**READING TEXT**
Yes. Yes, they should.

But Giuliani was only there to introduce, and my concerns about him pale in comparison to my concerns about the Republican veep nominee.

The scariest thing for me about Palin's speech last night was her constant endorsement of the erosion of legislative power. "To use the power of veto in defense of public interest—and as a chief executive, I can tell you it works." More signing statements, here we come. This on top of Giuliani's efforts to tout her executive experience (and why, exactly, does McCain's military leadership count as "executive experience" where Obama's community leadership does not?) makes me realize more about why Palin was chosen, and the pandering to female voters was just for bonus points.

This woman is a social conservative in the truest sense of the word. She's charismatic (yeah, the voice is annoying, but not nearly so annoying as people have been saying), and/but she is not a politician is the manner of McCain—or even, in a certain way, Obama. She's a zealot politically, but she's a zealot with charisma and accessibility, accessibility that, yes, comes in part from her gender. She has staying power and a record of putting her money where her mouth is with regards to her views (I'm not just talking about her baby and her daughter's soon-to-be baby—I think I need to do a separate Bristol Palin post anyway—but also about her working-class story, her "hockey mom" views, and the fine line she walked about touting her own fiscal abilities without trashing Bush).

Simultaneously trying to paint Obama as a member of the Washington élite and too inexperienced for the job is a little bit confusing. And of course, the elitist thing is coded racism: again, nobody minds that McCain is also a "Washington insider," and Hillary, now that she's lost, is not a worthy target.

Make no mistake: a McCain-Palin administration would continue all the worst policies of the Bush-Cheney administration. And should McCain die, which with five cases of melanoma behind him is not an abstract threat, conservative Christian interests will really, genuinely, fully control the White House. Even if he doesn't die, we are looking at the continued and fully accepted erosion of the balance of powers. That really was the scariest thing for me: the full realization that it's not just the Bush administration that feels this way, it really is the party. When Palin said of Obama, "Al Qaeda terrorists still plot to inflict catastrophic harm on America ... he's worried that someone won't read them their rights?" the crowd cheered. For quite a while. Given that John McCain wrote and sponsored a bill in 2006 that allows the government to declare any American citizen an enemy combatant with no need for justification, and George Bush signed that bill into law, those cheers may well be the scariest real-time things I have heard in my lifetime.

All her statements about Obama's tax plan were totally deceitful. She made it sound as though he would do for all Americans what he has explicitly stated he plans to do only for the wealthiest 5%. He has promised not increased Congressional spending but redistribution of the budget. And on victory in Iraq: didn't Bush declare that several years ago? Did I miss something?

I think Dickerson articulates well both why we should worry and where she might fail in this article; a few days ago the same publication shared interesting thoughts about why the Palins can be blue-collar when their income is probably five to six times that of the average American family.

Out of fairness and out of general interest: Piper Palin is nearly as cute as Sasha Obama. Several of the points Giuliani made about Obama's changing positions—on wiretapping, on public financing for the campaign—were fair, but like anybody who supports McCain has a leg to stand on with "flip-flopping" anymore. (You know, for that matter, what really bugs me is not politicians changing their positions, but the it-does-not-exist-it-never-existed manner in which those changes are consistently made. Why can't they address it directly?)

**PROVIDED DATA**

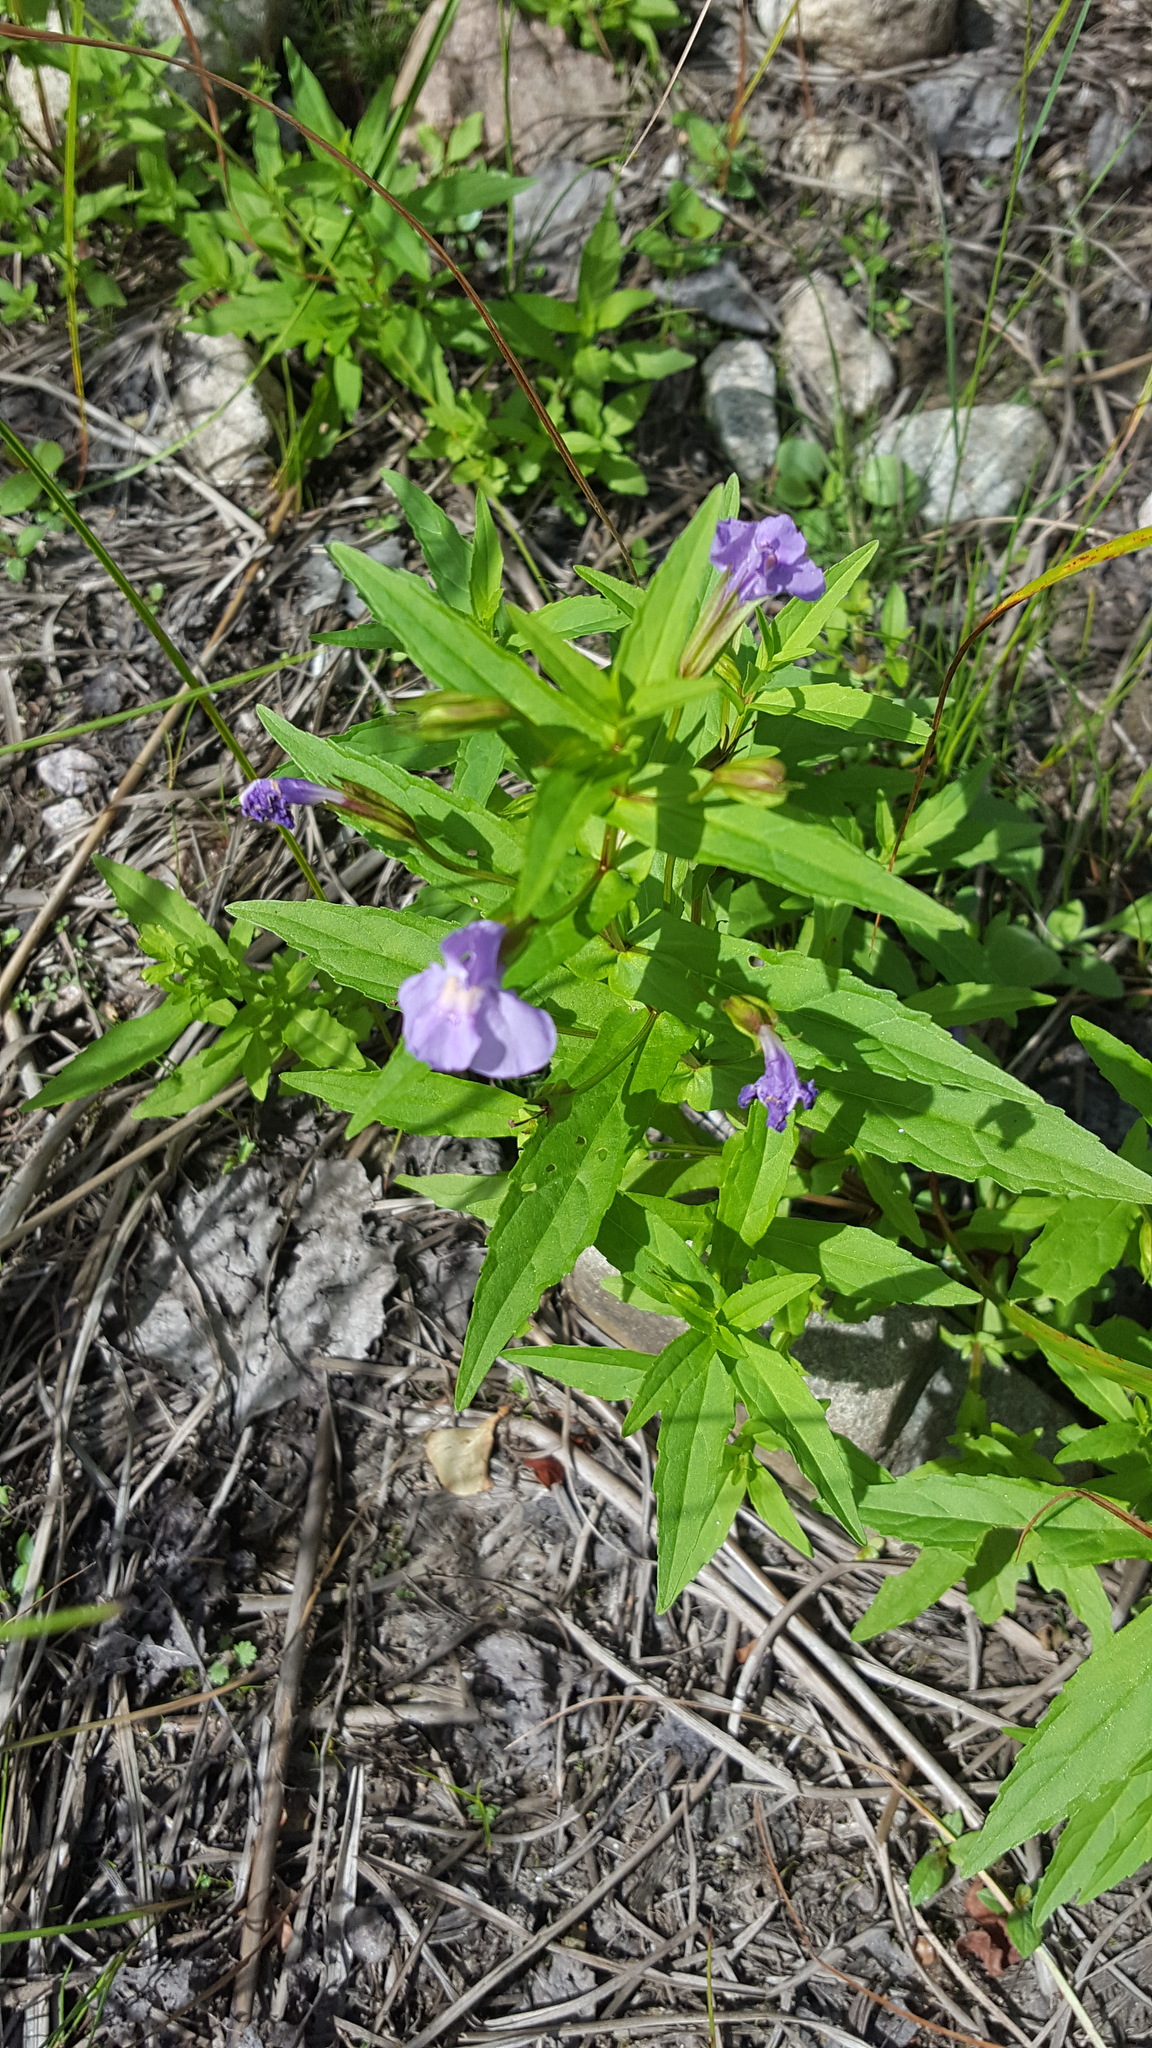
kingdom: Plantae
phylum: Tracheophyta
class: Magnoliopsida
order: Lamiales
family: Phrymaceae
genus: Mimulus
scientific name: Mimulus ringens
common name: Allegheny monkeyflower
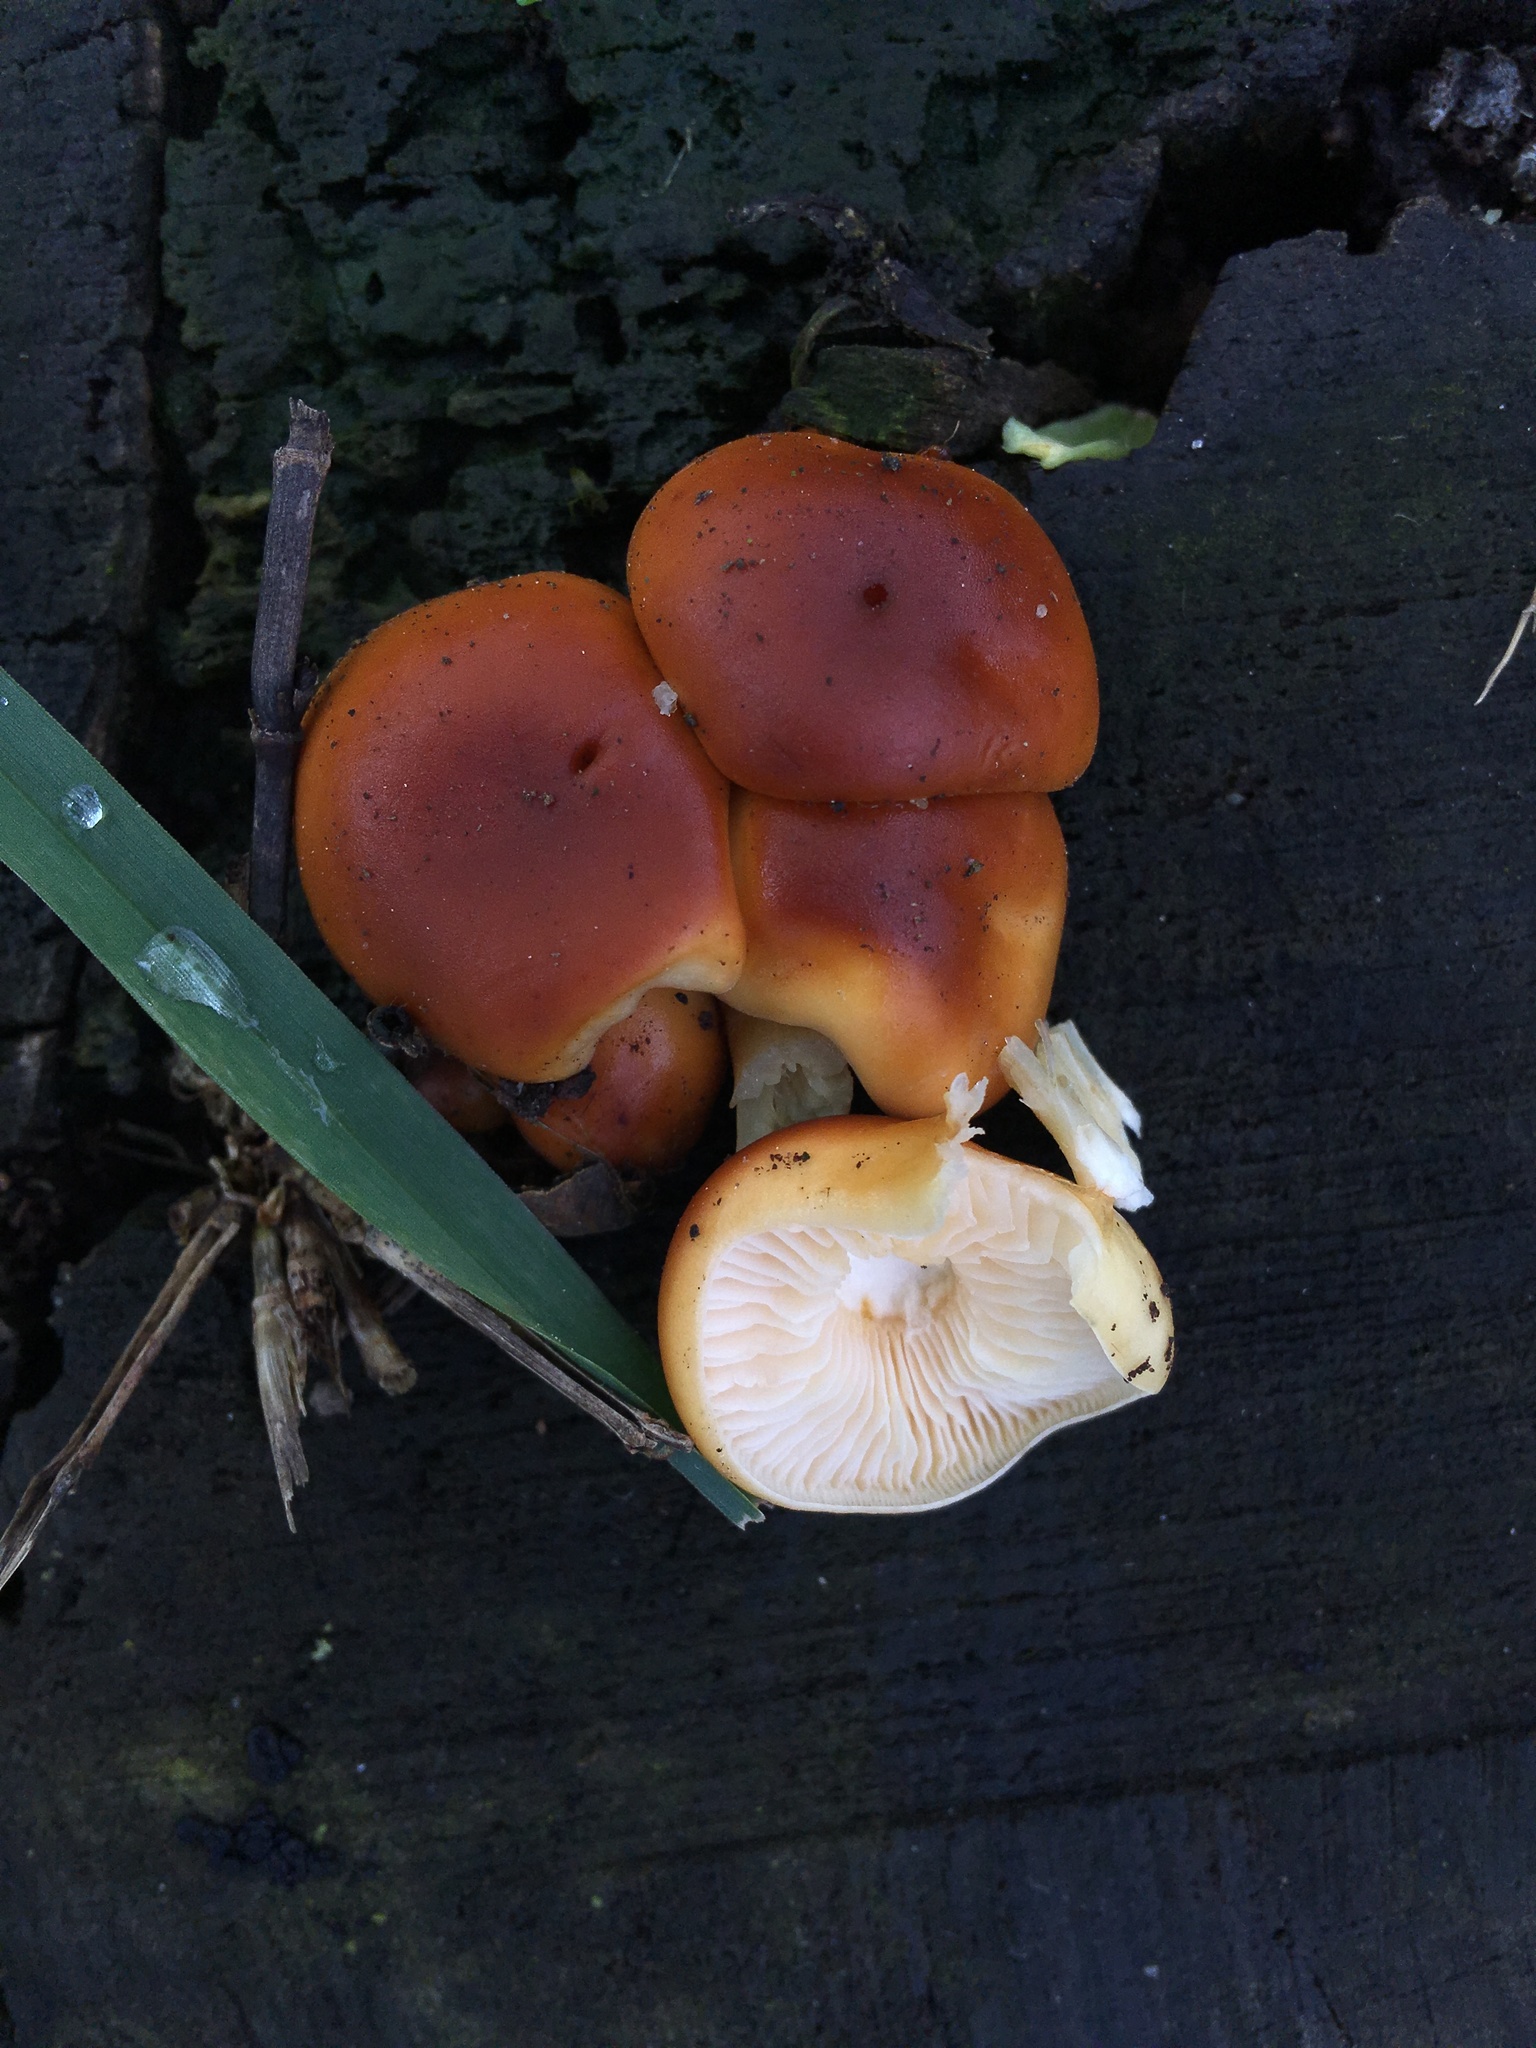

**SET TASK A**
Render the sentence "This woman is a social conservative in the truest sense of the word." from the post about Palin's speech into Spanish.
**SET TASK B**
Proceed with the post about Palin's speech, picking up after its final sentence.
The items are irrelevant to this work.

**EXERCISE RESULT A**
Esta mujer es una conservadora social en el sentido más estricto de la palabra.

**EXERCISE RESULT B**
And on the catty front: between Giuliani and McCain (and Dubya, for that matter), I'm going to make an official declaration that Republican men over the age of fifty should not smile. It's creepy as FUCK when they do.

This whole blogging the conventions thing is new to me, and I keep worrying that I am responding purely out of panic. I think I'm fairly rational, though, in spite of the deep visceral fear that came in last night. The one thing it was good for is that I have ceased, for the moment, to worry about the convergence of the two parties. I'm still not wild about the limitations inherent to the two-party system, but stop me if I ever come close to referring to the Republicrats or anything of the kind. I am not a Democrat by default, I am a Democrat because Republicans espouse some politics and worldviews that I do not, or cannot, get behind, and the Democratic party supports some things I really believe in.

Last night Sarah (my friend, not Palin) also told me that McCain opposed the GI Bill expansion, because he was concerned that it would encourage people to leave the military. You know, after their tour of duty. I was shocked to find myself crying, actually weeping, at that knowledge.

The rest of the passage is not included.